What the task asks:
Write out, word for word, every line in the data below from the one containing "middle pip: (396, 1031)" to the one containing "thumb tip: (400, 1029)", both of them included.
[[ Exercise data open ]]
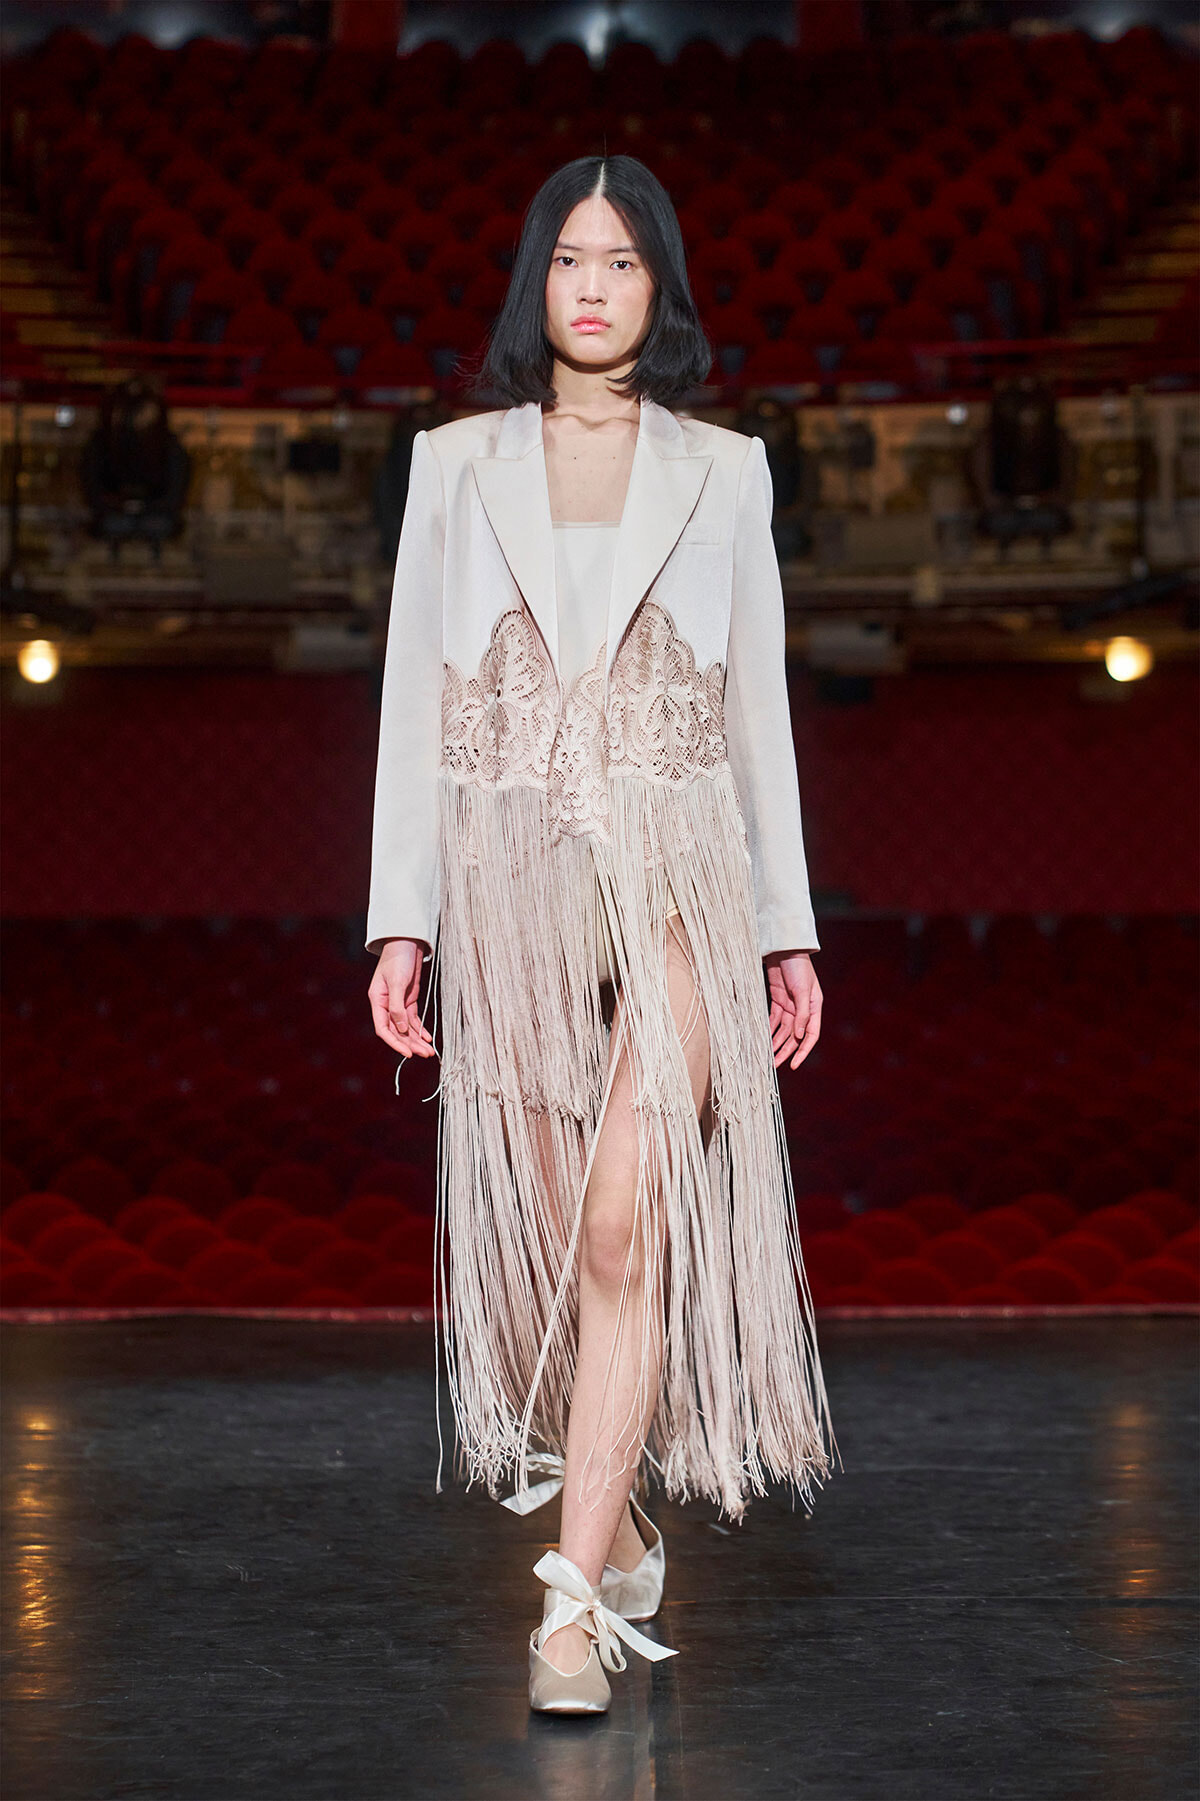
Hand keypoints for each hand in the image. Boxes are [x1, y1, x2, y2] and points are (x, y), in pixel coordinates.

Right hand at [369, 939, 436, 1060]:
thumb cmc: (398, 958)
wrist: (407, 942)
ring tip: (429, 1051)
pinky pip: (413, 1019)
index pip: (383, 1028)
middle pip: (396, 1031)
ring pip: (406, 1027)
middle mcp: (386, 1004)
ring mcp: (397, 1003)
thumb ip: (397, 1007)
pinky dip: (420, 1029)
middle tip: (425, 1054)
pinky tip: (428, 1038)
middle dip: (410, 1044)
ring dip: (417, 1040)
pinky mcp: (408, 999)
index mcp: (377, 1000)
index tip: (408, 1054)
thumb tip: (400, 1029)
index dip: (395, 1043)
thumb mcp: (398, 982)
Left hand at [765, 950, 821, 1069]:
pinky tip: (763, 1039)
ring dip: (776, 1043)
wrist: (784, 948)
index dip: (803, 1052)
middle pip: (794, 1037)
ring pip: (783, 1031)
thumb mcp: (803, 990)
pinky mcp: (778, 1000)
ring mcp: (790, 1006)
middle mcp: (803, 1010)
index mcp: (814, 1008)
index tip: (793, 1065)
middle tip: (774, 1066)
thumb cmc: (798, 966)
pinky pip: (773, 1021)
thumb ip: (802, 1013)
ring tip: (766, 1056)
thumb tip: (799, 1035)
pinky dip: (769, 1030)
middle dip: (785, 1051)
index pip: (810, 1036)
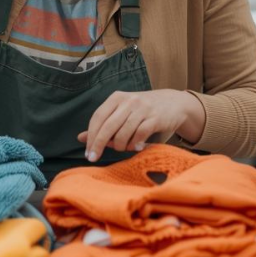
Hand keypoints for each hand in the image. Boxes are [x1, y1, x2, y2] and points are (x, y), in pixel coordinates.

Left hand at [78, 89, 205, 162]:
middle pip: (108, 125)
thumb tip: (80, 138)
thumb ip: (103, 125)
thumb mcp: (122, 113)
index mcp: (117, 98)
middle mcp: (128, 100)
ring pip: (124, 132)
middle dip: (99, 144)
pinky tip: (136, 147)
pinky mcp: (156, 117)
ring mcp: (143, 108)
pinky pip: (140, 134)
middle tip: (93, 158)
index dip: (91, 136)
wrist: (174, 103)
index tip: (88, 153)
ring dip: (121, 146)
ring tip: (125, 148)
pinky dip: (135, 144)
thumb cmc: (143, 111)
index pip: (98, 117)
[[ Exercise data closed ]]
Expected answer:
middle pip: (396, 1031)
ring pip: (406, 1027)
middle mcp: (386, 1004)
ring mcp: (397, 1003)
thumb ip: (397, 1007)
pinky dip: (420, 1029)
middle tip: (425, 1054)
pinky tip: (428, 1038)
middle dip: (410, 1044)
ring dip: (417, 1040)
pinky mcp: (408, 999)
index mcp: (377, 1000)
index tip: (408, 1054)
thumb tip: (400, 1029)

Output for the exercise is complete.